* **TASK DIRECTIONS**:
Within the records below is a range that opens at the line with "tilt_deg: -23.1" and closes at the line with "exposure_s: 1/7696". Return that range word for word, both ends included, and only that range.

* **DATA**:

*** Begin section ***

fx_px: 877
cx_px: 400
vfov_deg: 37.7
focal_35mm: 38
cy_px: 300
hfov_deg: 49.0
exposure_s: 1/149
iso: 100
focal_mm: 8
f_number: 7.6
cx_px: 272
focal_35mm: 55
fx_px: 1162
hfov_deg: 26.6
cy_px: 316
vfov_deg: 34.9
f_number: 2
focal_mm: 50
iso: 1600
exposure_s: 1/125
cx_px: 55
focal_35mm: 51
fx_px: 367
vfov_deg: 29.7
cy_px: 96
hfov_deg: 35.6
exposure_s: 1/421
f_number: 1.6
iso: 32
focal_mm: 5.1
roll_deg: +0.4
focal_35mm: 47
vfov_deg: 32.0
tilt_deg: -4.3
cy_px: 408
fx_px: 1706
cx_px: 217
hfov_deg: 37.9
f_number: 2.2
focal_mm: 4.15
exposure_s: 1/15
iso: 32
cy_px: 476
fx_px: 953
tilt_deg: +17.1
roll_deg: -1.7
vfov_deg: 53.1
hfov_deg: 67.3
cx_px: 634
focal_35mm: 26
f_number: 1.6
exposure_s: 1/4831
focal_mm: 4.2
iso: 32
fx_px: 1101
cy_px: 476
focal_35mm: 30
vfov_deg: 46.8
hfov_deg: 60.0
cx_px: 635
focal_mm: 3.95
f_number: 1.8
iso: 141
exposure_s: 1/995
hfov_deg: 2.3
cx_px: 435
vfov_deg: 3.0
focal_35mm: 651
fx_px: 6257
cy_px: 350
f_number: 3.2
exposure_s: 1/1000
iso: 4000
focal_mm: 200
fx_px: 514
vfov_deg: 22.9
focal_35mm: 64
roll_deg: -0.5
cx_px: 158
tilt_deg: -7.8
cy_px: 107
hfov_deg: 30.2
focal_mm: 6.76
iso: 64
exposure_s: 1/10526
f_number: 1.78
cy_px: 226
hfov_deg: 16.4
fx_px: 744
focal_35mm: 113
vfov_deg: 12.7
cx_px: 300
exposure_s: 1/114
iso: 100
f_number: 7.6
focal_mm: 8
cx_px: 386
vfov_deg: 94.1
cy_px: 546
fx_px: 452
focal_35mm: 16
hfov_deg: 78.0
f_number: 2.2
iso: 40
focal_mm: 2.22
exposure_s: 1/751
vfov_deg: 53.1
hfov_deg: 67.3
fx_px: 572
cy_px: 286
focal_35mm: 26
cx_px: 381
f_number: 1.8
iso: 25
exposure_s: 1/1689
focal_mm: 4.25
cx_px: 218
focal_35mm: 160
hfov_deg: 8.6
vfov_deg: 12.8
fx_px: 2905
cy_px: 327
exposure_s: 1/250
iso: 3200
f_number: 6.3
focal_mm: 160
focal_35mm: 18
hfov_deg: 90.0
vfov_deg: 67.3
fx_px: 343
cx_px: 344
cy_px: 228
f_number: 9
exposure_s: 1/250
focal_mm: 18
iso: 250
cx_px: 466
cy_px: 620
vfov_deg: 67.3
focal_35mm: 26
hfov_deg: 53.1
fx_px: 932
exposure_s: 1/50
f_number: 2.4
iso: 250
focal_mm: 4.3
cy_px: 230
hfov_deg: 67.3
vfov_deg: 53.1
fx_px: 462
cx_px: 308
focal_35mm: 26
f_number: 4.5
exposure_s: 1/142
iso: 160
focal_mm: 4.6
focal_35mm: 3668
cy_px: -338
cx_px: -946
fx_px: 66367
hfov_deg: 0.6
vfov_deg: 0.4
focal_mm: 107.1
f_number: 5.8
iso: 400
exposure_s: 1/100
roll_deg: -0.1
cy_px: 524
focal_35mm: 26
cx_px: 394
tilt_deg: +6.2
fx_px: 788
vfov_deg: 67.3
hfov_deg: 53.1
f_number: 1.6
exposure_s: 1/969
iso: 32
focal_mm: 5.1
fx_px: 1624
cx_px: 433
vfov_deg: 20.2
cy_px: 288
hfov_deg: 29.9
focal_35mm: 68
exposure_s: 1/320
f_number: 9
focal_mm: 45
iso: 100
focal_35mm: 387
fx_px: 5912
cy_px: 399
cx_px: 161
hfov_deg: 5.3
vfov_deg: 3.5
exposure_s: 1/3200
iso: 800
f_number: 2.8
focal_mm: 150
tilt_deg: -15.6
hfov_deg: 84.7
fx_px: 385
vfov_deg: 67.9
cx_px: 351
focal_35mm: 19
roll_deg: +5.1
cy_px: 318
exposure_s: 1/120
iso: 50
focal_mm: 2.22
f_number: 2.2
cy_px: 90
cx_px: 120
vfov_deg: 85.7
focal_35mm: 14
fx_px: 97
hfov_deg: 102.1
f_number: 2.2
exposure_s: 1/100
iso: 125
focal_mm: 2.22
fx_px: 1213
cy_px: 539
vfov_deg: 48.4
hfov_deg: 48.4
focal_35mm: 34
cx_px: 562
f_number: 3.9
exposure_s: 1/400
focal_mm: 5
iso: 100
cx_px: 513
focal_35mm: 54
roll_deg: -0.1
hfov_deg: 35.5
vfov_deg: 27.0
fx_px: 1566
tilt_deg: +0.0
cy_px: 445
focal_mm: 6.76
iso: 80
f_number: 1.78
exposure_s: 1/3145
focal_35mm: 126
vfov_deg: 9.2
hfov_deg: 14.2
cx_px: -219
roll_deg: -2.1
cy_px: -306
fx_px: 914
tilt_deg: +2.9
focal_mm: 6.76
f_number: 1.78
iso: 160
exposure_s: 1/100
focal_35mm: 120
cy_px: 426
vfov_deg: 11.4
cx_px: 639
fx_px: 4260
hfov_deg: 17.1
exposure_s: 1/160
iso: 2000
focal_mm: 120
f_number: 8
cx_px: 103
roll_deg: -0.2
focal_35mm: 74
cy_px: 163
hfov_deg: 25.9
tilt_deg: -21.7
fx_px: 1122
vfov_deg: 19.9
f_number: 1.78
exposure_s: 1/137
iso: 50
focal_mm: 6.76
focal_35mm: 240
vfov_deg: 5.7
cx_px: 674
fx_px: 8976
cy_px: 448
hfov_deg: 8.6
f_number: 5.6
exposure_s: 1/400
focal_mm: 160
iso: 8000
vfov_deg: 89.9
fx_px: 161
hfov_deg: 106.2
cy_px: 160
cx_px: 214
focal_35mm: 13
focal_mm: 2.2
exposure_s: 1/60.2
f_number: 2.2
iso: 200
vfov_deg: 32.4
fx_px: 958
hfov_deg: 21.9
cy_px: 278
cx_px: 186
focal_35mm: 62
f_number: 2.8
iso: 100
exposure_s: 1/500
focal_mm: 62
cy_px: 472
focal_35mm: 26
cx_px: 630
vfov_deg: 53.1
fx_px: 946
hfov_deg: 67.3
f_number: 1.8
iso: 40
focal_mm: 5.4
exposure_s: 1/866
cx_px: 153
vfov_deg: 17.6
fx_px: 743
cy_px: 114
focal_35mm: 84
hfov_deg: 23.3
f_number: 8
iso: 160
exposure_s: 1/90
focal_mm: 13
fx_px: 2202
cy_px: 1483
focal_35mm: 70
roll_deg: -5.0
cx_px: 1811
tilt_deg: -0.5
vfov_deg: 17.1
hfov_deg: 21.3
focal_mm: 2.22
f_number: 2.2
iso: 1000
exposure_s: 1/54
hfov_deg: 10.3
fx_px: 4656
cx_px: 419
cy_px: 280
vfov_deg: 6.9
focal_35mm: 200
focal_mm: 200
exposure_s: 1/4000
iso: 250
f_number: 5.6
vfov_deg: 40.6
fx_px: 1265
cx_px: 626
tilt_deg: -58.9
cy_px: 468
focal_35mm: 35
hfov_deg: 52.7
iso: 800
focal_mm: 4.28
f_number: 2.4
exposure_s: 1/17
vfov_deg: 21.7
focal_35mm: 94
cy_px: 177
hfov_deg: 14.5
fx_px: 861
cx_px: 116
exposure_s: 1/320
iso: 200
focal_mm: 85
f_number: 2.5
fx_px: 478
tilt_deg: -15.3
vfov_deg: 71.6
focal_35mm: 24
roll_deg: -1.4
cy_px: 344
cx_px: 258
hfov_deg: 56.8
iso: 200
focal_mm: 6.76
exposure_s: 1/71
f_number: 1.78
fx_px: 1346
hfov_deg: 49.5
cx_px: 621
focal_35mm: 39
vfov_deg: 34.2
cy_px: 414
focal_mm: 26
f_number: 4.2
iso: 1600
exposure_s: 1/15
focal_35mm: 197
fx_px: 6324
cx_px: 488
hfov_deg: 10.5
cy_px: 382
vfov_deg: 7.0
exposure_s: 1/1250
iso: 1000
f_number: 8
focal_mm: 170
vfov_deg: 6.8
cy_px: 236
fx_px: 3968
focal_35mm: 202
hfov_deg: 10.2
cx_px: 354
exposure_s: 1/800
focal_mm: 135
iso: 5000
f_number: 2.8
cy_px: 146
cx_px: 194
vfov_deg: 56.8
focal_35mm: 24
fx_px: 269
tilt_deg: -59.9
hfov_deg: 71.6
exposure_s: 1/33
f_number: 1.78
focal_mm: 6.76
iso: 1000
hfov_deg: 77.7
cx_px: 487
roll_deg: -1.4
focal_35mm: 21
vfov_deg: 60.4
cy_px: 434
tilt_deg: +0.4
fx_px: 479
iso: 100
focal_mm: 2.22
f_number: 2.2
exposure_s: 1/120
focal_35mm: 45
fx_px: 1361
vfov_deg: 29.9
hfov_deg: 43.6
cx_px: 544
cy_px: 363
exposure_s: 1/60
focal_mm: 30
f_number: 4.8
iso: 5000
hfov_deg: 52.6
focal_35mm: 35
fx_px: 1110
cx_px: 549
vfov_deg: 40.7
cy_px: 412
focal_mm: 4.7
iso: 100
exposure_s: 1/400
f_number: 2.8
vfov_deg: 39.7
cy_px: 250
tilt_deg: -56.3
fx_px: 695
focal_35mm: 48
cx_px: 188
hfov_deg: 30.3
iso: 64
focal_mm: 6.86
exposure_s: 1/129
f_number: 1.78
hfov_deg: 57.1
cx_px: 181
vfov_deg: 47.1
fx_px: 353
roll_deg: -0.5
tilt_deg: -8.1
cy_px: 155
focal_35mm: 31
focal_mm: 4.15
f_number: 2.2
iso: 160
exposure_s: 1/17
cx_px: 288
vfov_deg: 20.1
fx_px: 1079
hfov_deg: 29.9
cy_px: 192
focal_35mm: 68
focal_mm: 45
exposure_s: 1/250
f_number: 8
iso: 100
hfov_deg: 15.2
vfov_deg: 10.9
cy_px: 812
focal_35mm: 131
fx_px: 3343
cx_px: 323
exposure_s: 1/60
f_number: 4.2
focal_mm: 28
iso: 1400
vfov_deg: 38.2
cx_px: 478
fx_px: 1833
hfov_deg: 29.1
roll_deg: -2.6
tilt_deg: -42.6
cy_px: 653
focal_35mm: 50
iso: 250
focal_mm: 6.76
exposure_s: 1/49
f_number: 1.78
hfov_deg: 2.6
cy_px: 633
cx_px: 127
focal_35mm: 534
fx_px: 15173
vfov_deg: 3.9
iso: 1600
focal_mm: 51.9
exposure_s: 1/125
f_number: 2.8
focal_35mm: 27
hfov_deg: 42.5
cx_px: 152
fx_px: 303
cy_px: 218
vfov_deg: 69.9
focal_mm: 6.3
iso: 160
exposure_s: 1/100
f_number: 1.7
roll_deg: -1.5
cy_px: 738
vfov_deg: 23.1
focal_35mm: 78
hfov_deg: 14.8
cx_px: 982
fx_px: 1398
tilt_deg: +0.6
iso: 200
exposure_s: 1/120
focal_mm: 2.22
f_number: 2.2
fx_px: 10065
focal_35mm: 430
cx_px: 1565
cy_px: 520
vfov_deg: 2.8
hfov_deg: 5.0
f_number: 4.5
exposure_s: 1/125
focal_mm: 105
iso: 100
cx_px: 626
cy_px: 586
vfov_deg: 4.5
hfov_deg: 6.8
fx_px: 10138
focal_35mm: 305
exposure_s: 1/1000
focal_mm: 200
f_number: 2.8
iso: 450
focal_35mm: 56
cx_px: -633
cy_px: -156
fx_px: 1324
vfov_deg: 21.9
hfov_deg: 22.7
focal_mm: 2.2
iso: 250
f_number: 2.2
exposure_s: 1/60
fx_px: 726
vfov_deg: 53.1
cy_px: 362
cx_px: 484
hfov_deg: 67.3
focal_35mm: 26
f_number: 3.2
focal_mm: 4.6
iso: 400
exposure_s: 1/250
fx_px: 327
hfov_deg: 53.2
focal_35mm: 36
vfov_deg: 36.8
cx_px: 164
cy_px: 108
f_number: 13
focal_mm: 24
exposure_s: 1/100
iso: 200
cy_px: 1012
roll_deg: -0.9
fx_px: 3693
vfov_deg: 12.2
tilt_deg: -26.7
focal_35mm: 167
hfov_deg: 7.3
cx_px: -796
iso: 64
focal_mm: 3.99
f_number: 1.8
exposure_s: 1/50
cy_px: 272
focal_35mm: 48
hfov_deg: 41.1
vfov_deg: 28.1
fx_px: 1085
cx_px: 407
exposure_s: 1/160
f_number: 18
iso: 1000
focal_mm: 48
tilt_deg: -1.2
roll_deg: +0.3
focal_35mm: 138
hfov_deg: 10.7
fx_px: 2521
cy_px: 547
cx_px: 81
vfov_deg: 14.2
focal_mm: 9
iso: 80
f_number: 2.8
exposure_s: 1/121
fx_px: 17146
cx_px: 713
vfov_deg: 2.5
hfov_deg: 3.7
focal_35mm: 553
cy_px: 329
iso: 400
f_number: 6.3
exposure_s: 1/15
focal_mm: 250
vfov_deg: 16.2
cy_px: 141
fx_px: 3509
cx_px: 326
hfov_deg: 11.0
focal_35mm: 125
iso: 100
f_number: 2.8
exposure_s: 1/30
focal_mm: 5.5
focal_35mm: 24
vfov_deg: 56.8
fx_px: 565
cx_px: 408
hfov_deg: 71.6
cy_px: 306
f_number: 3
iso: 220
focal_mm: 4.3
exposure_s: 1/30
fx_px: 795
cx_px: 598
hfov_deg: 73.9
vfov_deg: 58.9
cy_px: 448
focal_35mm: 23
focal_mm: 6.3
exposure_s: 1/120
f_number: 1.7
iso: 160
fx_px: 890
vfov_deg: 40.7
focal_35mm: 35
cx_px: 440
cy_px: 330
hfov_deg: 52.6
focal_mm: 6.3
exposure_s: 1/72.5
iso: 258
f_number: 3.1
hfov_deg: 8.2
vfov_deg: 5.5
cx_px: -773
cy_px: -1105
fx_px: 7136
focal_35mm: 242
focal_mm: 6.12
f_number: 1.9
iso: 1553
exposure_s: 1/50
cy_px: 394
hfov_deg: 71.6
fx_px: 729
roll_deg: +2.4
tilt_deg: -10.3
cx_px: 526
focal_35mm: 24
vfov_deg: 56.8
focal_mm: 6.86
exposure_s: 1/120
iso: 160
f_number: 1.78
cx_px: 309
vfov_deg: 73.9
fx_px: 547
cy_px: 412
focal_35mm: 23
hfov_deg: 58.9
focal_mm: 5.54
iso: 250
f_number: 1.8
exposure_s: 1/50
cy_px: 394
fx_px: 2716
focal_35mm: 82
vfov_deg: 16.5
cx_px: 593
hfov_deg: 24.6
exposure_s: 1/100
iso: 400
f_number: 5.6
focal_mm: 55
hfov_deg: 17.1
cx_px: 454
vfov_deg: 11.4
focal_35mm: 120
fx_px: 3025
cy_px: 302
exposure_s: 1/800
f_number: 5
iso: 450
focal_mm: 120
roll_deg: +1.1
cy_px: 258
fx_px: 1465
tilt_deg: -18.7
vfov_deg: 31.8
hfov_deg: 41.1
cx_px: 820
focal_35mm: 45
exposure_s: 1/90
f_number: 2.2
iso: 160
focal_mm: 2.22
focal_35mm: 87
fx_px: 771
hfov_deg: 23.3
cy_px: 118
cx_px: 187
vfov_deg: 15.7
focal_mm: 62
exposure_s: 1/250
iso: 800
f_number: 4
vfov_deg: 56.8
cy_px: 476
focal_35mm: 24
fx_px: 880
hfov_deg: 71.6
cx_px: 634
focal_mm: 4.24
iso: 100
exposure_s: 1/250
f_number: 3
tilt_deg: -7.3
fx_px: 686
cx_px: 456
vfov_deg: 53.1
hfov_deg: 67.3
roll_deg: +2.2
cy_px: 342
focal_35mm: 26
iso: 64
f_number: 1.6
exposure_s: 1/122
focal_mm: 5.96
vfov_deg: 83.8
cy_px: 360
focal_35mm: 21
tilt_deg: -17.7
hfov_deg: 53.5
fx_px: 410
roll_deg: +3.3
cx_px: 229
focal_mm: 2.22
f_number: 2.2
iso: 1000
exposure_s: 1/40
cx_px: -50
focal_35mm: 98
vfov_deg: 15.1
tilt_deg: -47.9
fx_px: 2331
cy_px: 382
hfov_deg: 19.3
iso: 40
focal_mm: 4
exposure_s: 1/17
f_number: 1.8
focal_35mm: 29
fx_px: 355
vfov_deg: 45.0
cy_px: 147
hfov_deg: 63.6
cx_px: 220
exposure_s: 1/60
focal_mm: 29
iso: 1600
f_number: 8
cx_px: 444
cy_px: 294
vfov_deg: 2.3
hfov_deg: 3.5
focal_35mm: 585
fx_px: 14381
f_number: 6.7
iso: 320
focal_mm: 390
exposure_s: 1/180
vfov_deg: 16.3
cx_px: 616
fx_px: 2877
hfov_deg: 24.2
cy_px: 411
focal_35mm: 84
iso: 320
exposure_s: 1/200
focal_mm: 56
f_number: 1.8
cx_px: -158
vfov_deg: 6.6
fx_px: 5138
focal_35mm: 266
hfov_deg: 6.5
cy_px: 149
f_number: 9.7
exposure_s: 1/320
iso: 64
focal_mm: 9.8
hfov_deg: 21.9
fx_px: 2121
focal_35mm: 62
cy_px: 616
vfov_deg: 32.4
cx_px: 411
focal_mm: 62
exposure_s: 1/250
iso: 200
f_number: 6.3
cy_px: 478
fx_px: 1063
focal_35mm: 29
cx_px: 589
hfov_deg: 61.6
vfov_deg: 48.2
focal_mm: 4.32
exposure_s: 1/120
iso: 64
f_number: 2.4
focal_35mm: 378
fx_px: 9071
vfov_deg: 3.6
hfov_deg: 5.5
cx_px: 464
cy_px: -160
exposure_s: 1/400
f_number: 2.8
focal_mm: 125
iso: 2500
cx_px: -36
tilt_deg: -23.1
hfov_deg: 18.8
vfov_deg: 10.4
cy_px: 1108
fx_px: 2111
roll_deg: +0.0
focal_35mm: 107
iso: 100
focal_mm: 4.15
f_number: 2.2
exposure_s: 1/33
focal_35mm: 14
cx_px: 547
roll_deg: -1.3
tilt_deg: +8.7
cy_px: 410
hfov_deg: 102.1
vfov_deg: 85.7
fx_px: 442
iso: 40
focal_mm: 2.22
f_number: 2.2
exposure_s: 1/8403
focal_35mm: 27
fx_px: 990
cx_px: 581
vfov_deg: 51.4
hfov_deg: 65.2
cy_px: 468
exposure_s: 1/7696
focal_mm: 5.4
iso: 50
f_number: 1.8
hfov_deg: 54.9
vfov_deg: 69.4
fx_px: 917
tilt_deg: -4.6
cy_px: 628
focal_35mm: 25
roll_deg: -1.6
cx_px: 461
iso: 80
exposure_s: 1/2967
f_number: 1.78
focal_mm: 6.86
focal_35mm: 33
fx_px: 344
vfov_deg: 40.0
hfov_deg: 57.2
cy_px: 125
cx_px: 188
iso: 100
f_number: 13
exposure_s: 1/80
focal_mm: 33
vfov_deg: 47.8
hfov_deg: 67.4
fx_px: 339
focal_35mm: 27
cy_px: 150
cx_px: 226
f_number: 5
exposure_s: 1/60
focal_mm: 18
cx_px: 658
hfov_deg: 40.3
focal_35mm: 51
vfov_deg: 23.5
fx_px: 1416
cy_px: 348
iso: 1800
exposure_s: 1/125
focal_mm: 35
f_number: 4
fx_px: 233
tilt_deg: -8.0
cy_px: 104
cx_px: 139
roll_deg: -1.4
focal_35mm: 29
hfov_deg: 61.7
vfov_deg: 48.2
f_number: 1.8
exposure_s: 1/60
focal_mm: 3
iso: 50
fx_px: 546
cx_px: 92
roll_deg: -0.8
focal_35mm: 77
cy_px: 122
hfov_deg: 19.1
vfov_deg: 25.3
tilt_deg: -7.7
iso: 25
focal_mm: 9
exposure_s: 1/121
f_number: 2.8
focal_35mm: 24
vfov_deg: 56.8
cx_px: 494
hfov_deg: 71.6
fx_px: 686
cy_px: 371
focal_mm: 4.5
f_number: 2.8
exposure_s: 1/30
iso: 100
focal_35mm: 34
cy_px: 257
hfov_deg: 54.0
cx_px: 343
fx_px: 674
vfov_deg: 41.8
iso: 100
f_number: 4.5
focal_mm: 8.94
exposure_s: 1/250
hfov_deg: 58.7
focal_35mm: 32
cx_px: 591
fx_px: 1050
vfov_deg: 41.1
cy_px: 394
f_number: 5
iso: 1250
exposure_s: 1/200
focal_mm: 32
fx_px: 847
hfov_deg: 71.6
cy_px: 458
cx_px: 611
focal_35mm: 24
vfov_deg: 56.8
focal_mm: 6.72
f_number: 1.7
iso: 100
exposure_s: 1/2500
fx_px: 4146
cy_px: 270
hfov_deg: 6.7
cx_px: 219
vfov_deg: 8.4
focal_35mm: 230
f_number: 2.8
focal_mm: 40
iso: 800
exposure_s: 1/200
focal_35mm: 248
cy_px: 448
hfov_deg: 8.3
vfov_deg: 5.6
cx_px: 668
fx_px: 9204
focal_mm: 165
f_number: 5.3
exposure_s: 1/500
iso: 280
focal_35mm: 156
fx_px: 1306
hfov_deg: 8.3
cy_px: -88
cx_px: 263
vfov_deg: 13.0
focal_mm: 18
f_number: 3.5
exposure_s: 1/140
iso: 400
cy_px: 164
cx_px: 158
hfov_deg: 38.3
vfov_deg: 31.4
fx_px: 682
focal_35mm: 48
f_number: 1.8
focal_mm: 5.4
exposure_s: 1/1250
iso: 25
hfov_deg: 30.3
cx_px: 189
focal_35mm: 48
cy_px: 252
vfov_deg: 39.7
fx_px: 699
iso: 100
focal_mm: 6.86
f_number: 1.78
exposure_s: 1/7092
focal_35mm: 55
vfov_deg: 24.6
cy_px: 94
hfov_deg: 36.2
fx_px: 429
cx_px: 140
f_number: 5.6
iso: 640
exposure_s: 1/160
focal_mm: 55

*** End section ***

* **WRITTEN ANSWER**:
tilt_deg: -23.1
hfov_deg: 18.8
vfov_deg: 10.4
cy_px: 1108
fx_px: 2111
roll_deg: +0.0
focal_35mm: 107
iso: 100
focal_mm: 4.15
f_number: 2.2
exposure_s: 1/33
focal_35mm: 14
cx_px: 547
roll_deg: -1.3
tilt_deg: +8.7
cy_px: 410
hfov_deg: 102.1
vfov_deg: 85.7
fx_px: 442
iso: 40
focal_mm: 2.22
f_number: 2.2
exposure_s: 1/8403
focal_35mm: 27
fx_px: 990
cx_px: 581
vfov_deg: 51.4
hfov_deg: 65.2
cy_px: 468
exposure_s: 1/7696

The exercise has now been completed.